### [Work to complete]
Could you please repeat the data below word for word?
START Listed records
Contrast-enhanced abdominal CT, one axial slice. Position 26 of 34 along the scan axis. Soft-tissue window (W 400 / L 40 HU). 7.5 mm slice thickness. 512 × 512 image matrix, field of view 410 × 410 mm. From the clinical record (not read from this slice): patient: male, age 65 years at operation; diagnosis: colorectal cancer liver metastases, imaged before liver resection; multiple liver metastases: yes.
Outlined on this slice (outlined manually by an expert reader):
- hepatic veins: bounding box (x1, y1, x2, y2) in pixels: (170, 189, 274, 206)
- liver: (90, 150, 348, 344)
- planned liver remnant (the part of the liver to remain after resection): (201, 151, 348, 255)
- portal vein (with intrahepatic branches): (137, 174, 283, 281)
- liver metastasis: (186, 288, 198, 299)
END Listed records
### [Answer to this problem]
Contrast-enhanced abdominal CT, one axial slice. Position 26 of 34 along the scan axis. Soft-tissue window (W 400 / L 40 HU). 7.5 mm slice thickness. 512 × 512 image matrix, field of view 410 × 410 mm. From the clinical record (not read from this slice): patient: male, age 65 years at operation; diagnosis: colorectal cancer liver metastases, imaged before liver resection; multiple liver metastases: yes.
Outlined on this slice (outlined manually by an expert reader):
- hepatic veins: bounding box (x1, y1, x2, y2) in pixels: (170, 189, 274, 206)
- liver: (90, 150, 348, 344)
- planned liver remnant (the part of the liver to remain after resection): (201, 151, 348, 255)
- portal vein (with intrahepatic branches): (137, 174, 283, 281)
- liver metastasis: (186, 288, 198, 299)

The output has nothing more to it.